The OpenID Connect core specification states, that the issuer in the ID Token must match the issuer in the issuer of the OIDC Provider.

But org.springframework.security.oauth2.client.oidc.authentication.OidcIdTokenValidator.validate(Jwt) does not validate the issuer. There is a TODO referencing a issue closed almost 3 years ago.

// 2. The Issuer Identifier for the OpenID Provider (which is typically obtained during Discovery)
// MUST exactly match the value of the iss (issuer) Claim.
// TODO Depends on gh-4413

There is also no proper issuer field in the ClientRegistration. So it is not that easy to do the proper validation.

Actual Behavior

Issuer is not validated.

Expected Behavior

Issuer MUST be validated.

Version

spring security 5.2.2. Still in latest master.

Comment From: jgrandja

@furti Thank you for the reminder on this TODO. The iss validation should be pretty straight forward since the addition of ClientRegistrations.fromOidcIssuerLocation() in 5.1.

If the ClientRegistration is configured by the issuer-uri property, then ClientRegistration.providerDetails.configurationMetadata should contain the iss claim.

Would you be interested in submitting a PR for this?

Comment From: furti

Thanks for the quick reply. I will give it a try in the next couple of days. I have to check out the code at first and get it up and running :)

Comment From: furti

@jgrandja I have a question on the implementation details.

When validating the issuer URI, this will only work for Applications configured using the "issuer-uri" property you mentioned before.

But for all others using manual configuration (even CommonOAuth2Providers), this is a breaking change.

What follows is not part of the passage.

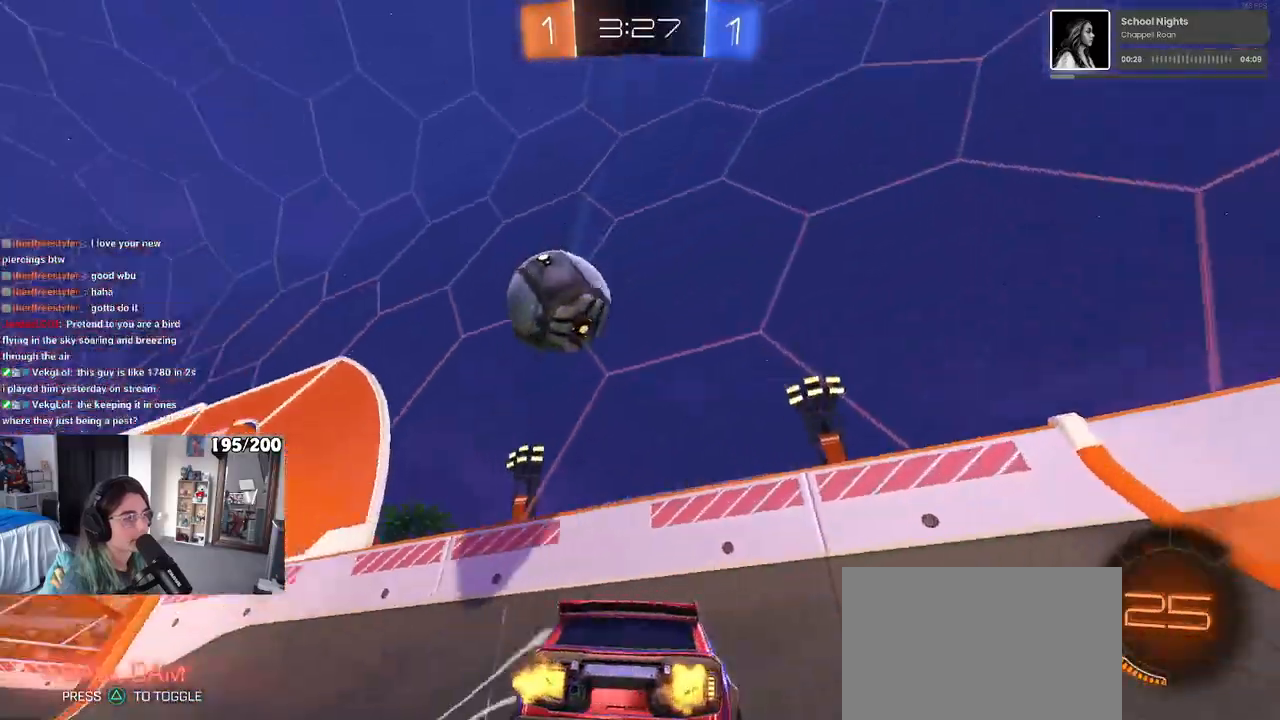
{"buttons": [], "left_stick": "left", "right_stick": "center", "events": []}
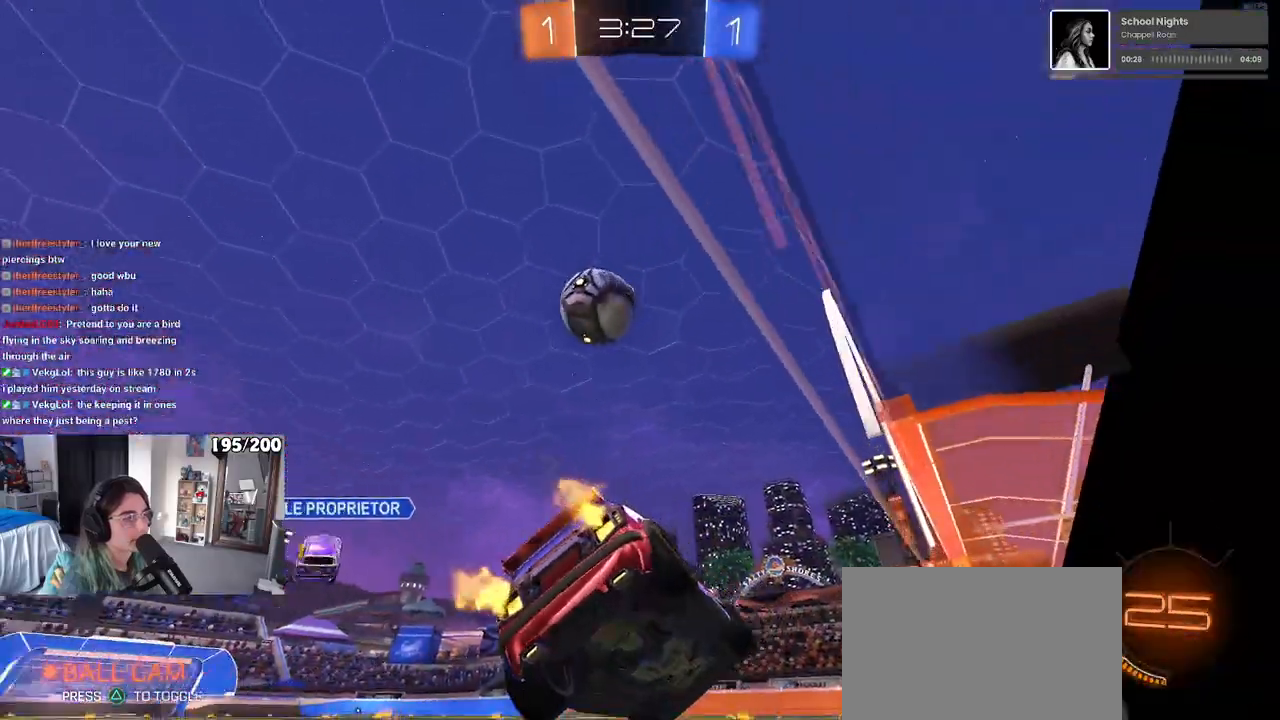
{"buttons": [], "left_stick": "right", "right_stick": "center", "events": [[167, "left_stick", "center"], [300, "left_stick", "right"]]}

Because this applications have no issuer in the ClientRegistration.providerDetails.configurationMetadata so the validation fails.

We should at least add a "ClientRegistration.Builder.issuer(String)" method, that makes it easy to manually set the issuer when using the builder directly.

Also the CommonOAuth2Providers should get the correct issuer set.

Comment From: jgrandja

@furti For the initial enhancement, let's validate if iss is available in ClientRegistration.providerDetails.configurationMetadata. If it's not available, because discovery wasn't used, then no validation takes place.

I logged a separate issue to consider adding ClientRegistration.providerDetails.issuerUri in #8326

Comment From: furti

@jgrandja I submitted a Pull Request for this issue. https://github.com/spring-projects/spring-security/pull/8357

Comment From: mengelbrecht

@jgrandja Will this be backported to the 5.3.x branch?

Comment From: jgrandja

@mengelbrecht This is an enhancement so it won't be backported to 5.3.x. This will only go into 5.4.x.

If you need this validation, you can provide a custom OAuth2TokenValidator and configure it via OidcIdTokenDecoderFactory.setJwtValidatorFactory().

NOTE: You also need to register the custom OidcIdTokenDecoderFactory as a @Bean. See the reference documentation for an example.